Doesn't have to be a big place, just big enough. 

(Thought I could post this on my personal what-have-ya, that 140c limit's a bidge)


----------



## Faunus (Apr 26, 2018)

Notes on a Squat Farm:
Companion Planting is some Fantastic-Shizz

Beans: You Can Plant Them From the Boil Bag
Friends with: Beets, Broccoli, Cabbage, Carrots, Cauliflower, Celery, Corn, Cucumbers, Eggplant, Peas, Potatoes, Radishes, Squash, Strawberries, Summer savory, Tomatoes
They Get Pissed-off by: Garlic, Onions, Peppers, Sunflowers

Cabbage: Off With Their Heads
Friends: Beans, Celery, Cucumbers, Dill, Kale, Lettuce, Onions, Potatoes, Sage, Spinach, Thyme
Shit-listed: Broccoli, Cauliflower, Strawberries, Tomatoes

Carrots: Nature's Happy Little Shiv
Buddies: Beans, Lettuce, Onions, Peas, Radishes, Rosemary, Sage,
Tomatoes
Hatred: Anise, Dill, Parsley

Corn: The American Grain
Besties: Beans, Cucumbers, Lettuce, Melons, Peas, Potatoes, Squash
Sunflowers
Hold-mah-weev: Tomurders

Cukes: Good for wat ails ya
Friendly-like: Beans, Cabbage, Cauliflower, Corn, Lettuce, Peas, 
Radishes, Sunflowers
Not-so-friendly-like: Aromatic herbs, Melons, Potatoes

Lettuce: Leafy and Vitaminy
Loves: Asparagus, Beets, Brussels sprouts, Cabbage, Carrots, Corn, 
Cucumbers, Eggplant, Onions, Peas, Potatoes, Radishes, Spinach, Strawberries, Sunflowers, Tomatoes
No-love: Broccoli

Onions: It Must Be Hard to Cook if you Anthropomorphize yo Veggies
Digs: Beets, Broccoli, Cabbage, Carrots, Lettuce, Peppers, Potatoes, 
Spinach, Tomatoes
Has bif with: Beans, Peas, Sage

Peppers: Sweet or Spicy, you pick
Friendleh: Basil, Coriander, Onions, Spinach, Tomatoes
Tsy-friendleh ya digg: Beans, Kohlrabi

Radishes: Red little Radicals
Comrades: Basil, Coriander, Onions, Spinach, Tomatoes
Detractors from the Republic's Glory: Kohlrabi, you bourgie fuck

Tow-Mater: No further pun required
Crew: Asparagus, Basil, Beans, Borage, Carrots, Celery, Dill, Lettuce, 
Melons, Onions, Parsley, Peppers, Radishes, Spinach, Thyme
Punk-Ass Bidges: Broccoli, Brussels sprouts, Cabbage, Cauliflower, Corn, Kale, Potatoes


----------



## Faunus (Apr 26, 2018)




----------



## BelleBottoms (Apr 26, 2018)

I just finished my garden work for the day. Unfortunately, I am only putting in work to create soil... with the hope that next spring we can actually plant food.


----------



## Faunus (Apr 27, 2018)

BelleBottoms said:


> I just finished my garden work for the day. Unfortunately, I am only putting in work to create soil... with the hope that next spring we can actually plant food.

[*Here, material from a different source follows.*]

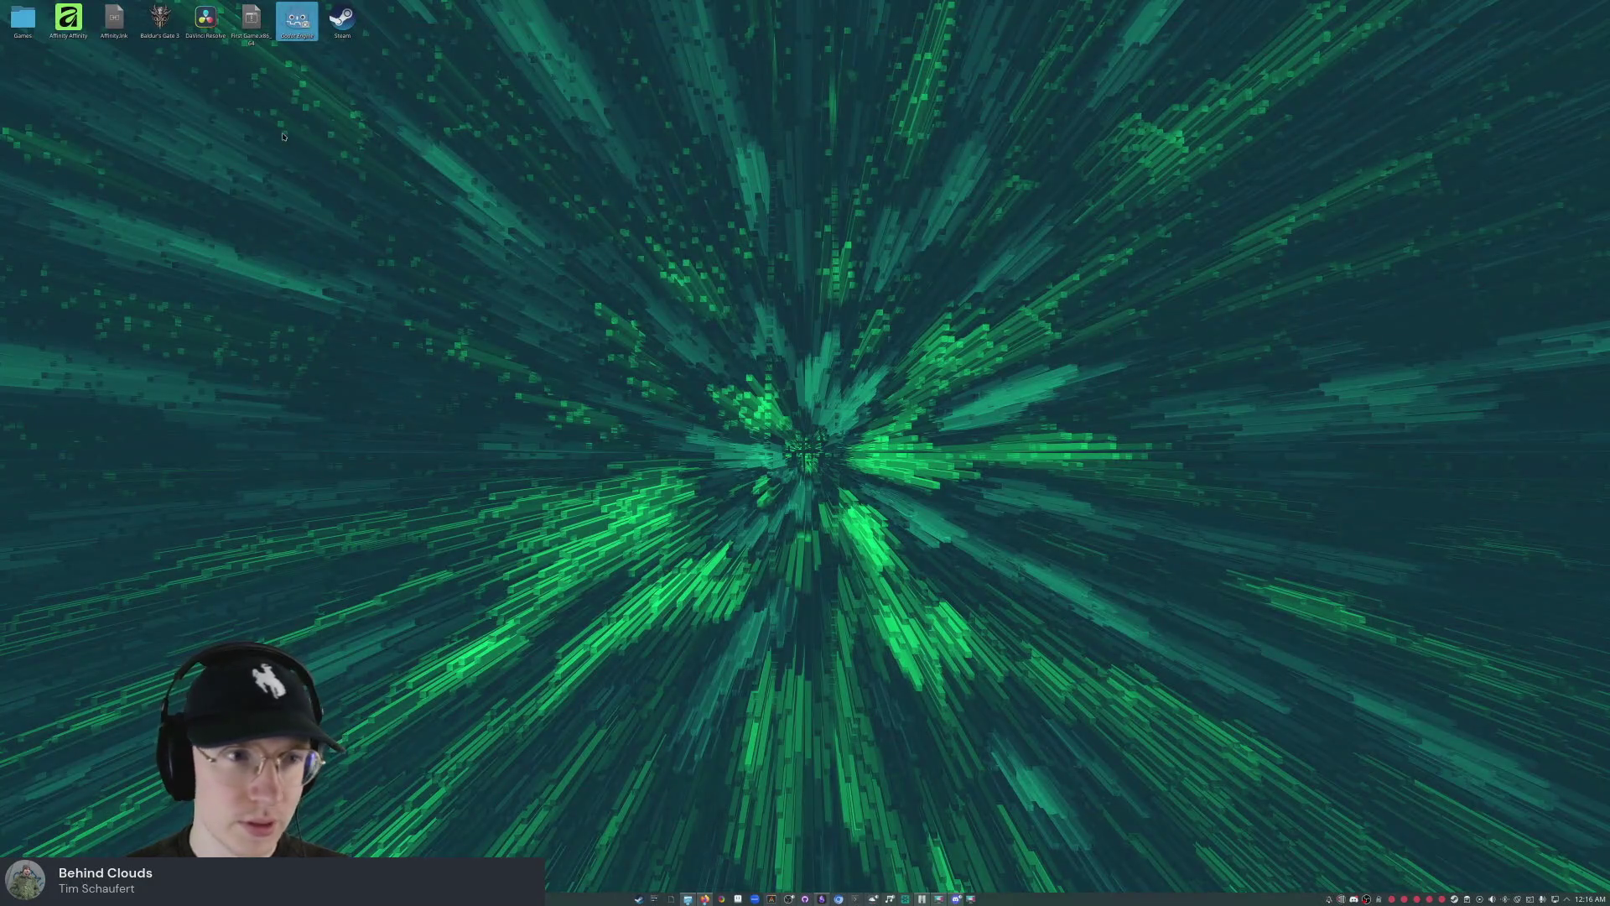
pyautogui.click(252, 21)
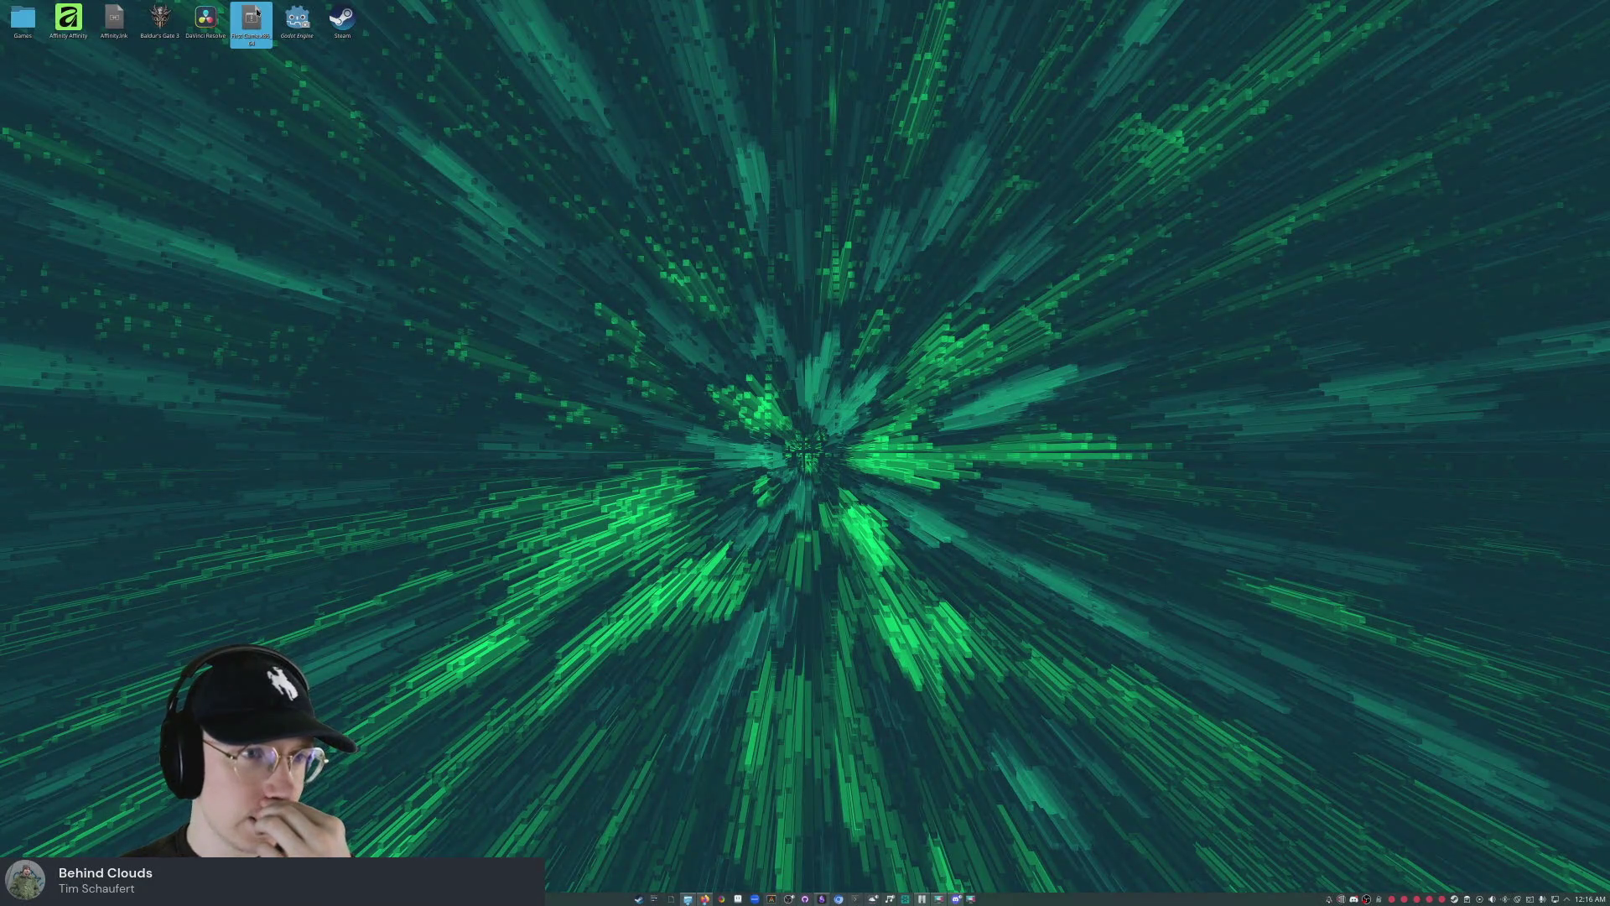
pyautogui.click(313, 34)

That sounds fantastic.  Chickens, Doves, or Ducks are always helpful for soil prep, and in helping there be some food coming in during the fallow/prep years. What climate are you in?


----------



## BelleBottoms (Apr 28, 2018)

@Faunus we're in the desert just over 5,000 elev. It's a rough place to start from scratch. We have a huge dream projects list too, with all the components basicly adding up to a hand-built home in a permaculture oasis. 
I want a library too! I figured it would be a good project to practice building with cob.


----------



## Faunus (May 2, 2018)

@BelleBottoms That sounds lovely! I'm a bit of a anachronism; I love the self-sustained nature of pre-industrial tech (Franklin, da Vinci, Gutenberg, and all those other Renaissance/"Enlightenment" tinkerers), and there's something about a revolution-style print shop and book-bindery that appeals to me. A digital printer is convenient, but requires lots of electricity, and proprietary ink cartridges... while wood, aluminum bronze, ash, and tallow are scrappable.  The ability to produce and disseminate information in a relatively fast and tangible form is fascinating to me, and I think an image that stuck with me was a background scene in the TV-show "Revolution," where even in a post-apocalyptic landscape where electricity hadn't functioned for fifteen years, there was a manual print-shop churning out copies of "Deathly Hallows" lol. 

In building a library, might I suggest the research-rabbit hole of low-tech engineering tricks monks used in scriptoriums in preventing damp, and literal bookworms?  There's a lot of rapidly-fading knowhow regarding the keeping of books in libraries of wood and ceramic architecture, which might be directly relevant.


----------